Thanks still go to wives

Judith Martin The Spokesman-Review

Dear Miss Manners: Over the course of many years, because of my professional and social activities, I have been privileged to be invited to lunches and dinners at the White House, the governor’s manson and other such venues.

On a trip to Europe, I was a guest at a dinner at the residence of our ambassador to a major European country. Since the ambassador and his wife are friends, I immediately sent a thank-you note to the ambassador’s wife, as I have always been taught to do.

Several friends said that in this instance and the other official entertainments, I should have sent my thank you to the ambassador, president, governor, etc., and not to their wives.

What is your opinion and direction?

Gentle Reader: Your friends gave you an opinion; Miss Manners can direct you to what is correct.

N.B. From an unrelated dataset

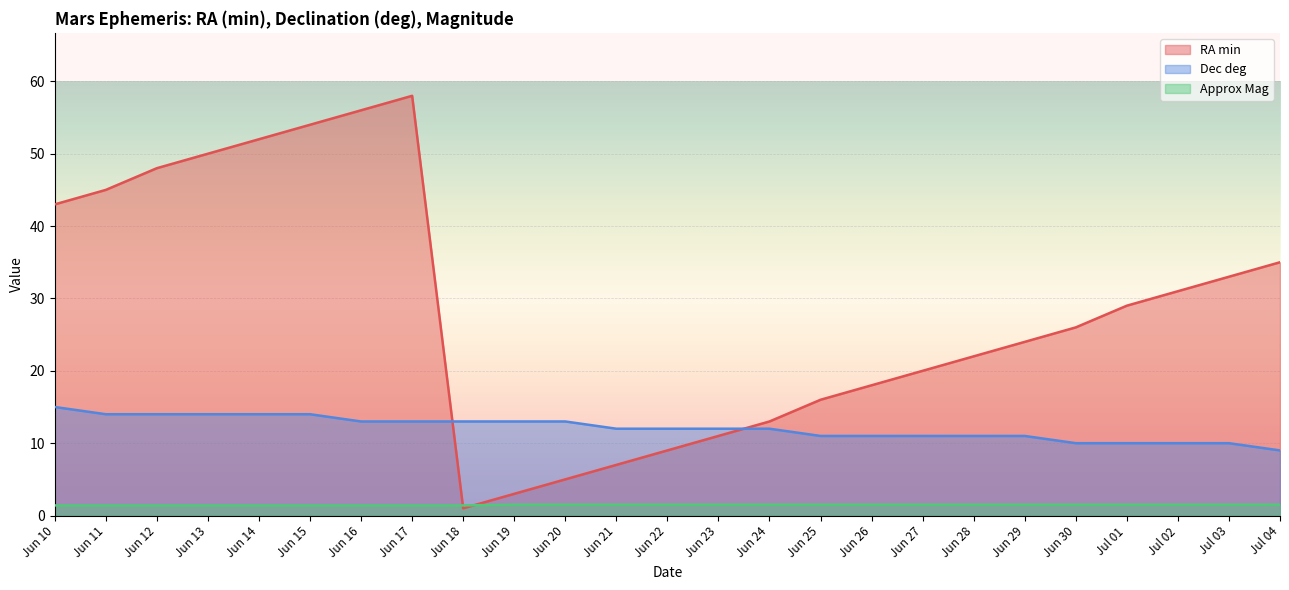

What is the difference between the maximum and second lowest values in the Dec deg series?

5.0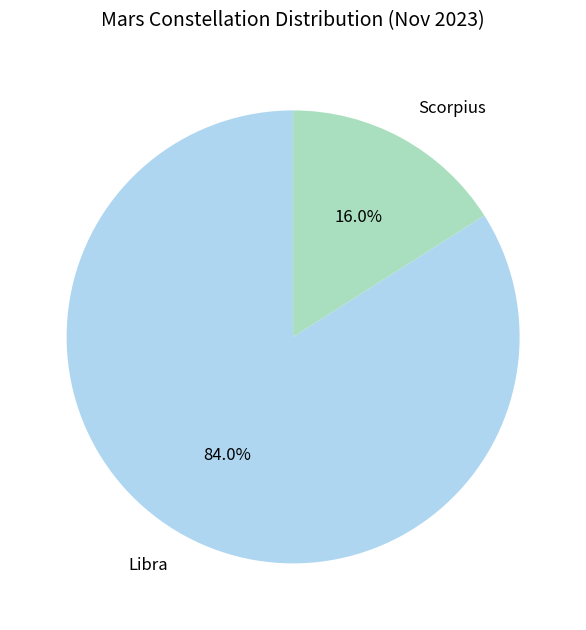

Which slice is the largest?

Libra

Etiquette, especially at the level of protocol, is not something you can figure out for yourself by deciding what ought to be done without knowing what is customarily done, and therefore expected.

When you are on official business, it is perfectly true that the male office holder is the person responsible for your invitation, and his wife is a private citizen. Nevertheless, she is considered the hostess, to whom the letter of thanks should be addressed.

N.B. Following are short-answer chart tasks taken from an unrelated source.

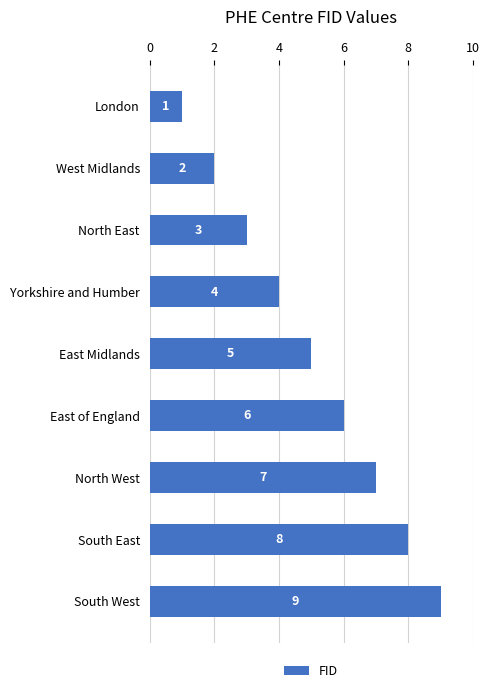

What is the label of the 8th bar from the bottom?

West Midlands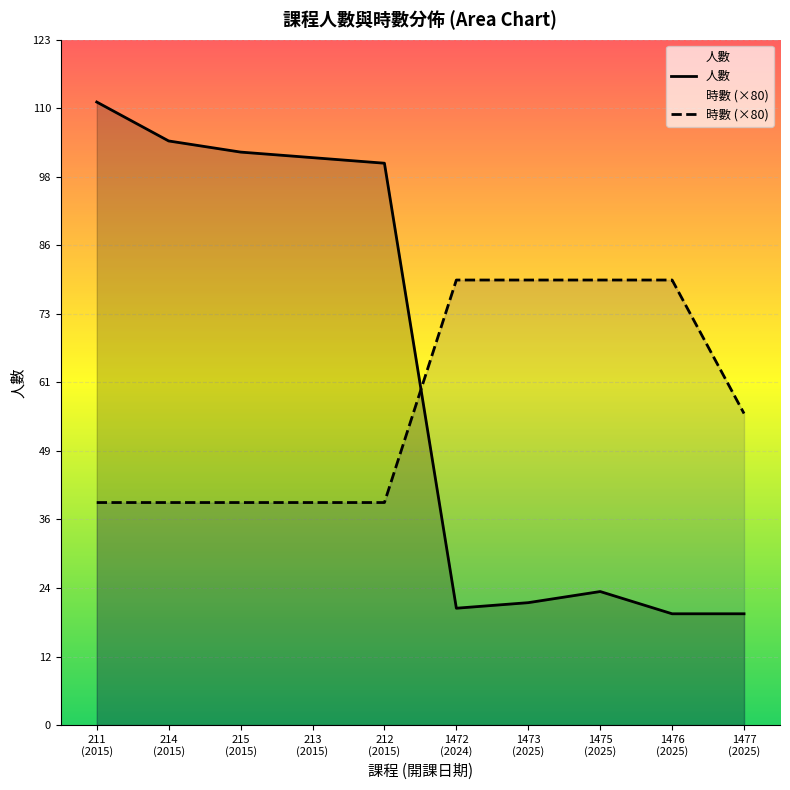

Is it true that 時數 (×80) equals 80 at 1473
(2025)?

True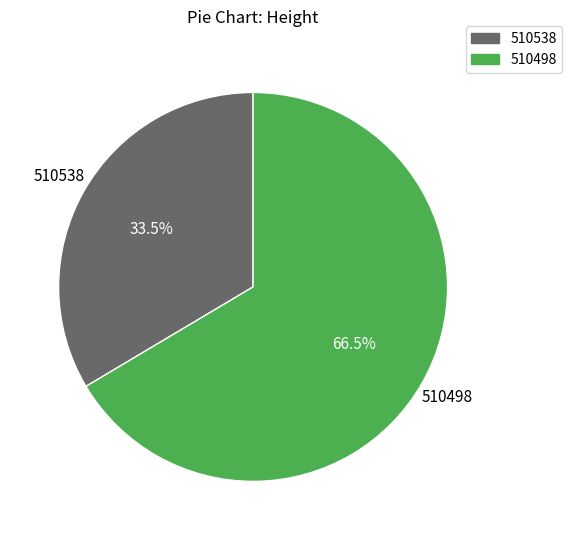

Which category has the biggest portion of the pie?

510498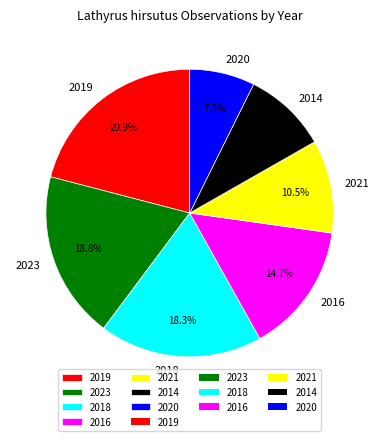

Rank the categories by value from lowest to highest.

2020, 2014, 2021, 2016, 2018, 2023, 2019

Does it follow that when you are entertained by a female office holder, you should write to her husband? No. The lady is still considered the hostess.

Is this fair (as your friends would argue)? Is it logical? No. Should it change?

Possibly.

After government has fully recognized the injustice of expecting wives to run the protocol side of such jobs for free or meager pay, they may choose not to attend official events.

But if they do, treating them as presiding hostesses may be one of those anachronistic courtesies that we maintain simply because it feels rude not to do so.

Dear Miss Manners: My husband and I are both professors at a very small, private liberal arts college. Because of its size, we get to really know and love many students.

We are invited to many graduation parties and receptions and always manage to get to every party.

However, we cannot afford to give everyone a gift. A friend of mine says my husband and I should not attend the parties if we do not bring a gift.

Is she right?

Gentle Reader: That there is an admission charge to parties? No.

Oddly enough, guests are supposed to be invited because the hosts want the pleasure of their company.

Although the world is unfortunately full of people who grasp for more, Miss Manners doubts that this is the case here. What you and your husband have presumably already given these students is of inestimable value, and your continued interest doubtless confers a pleasure beyond that of any trinket.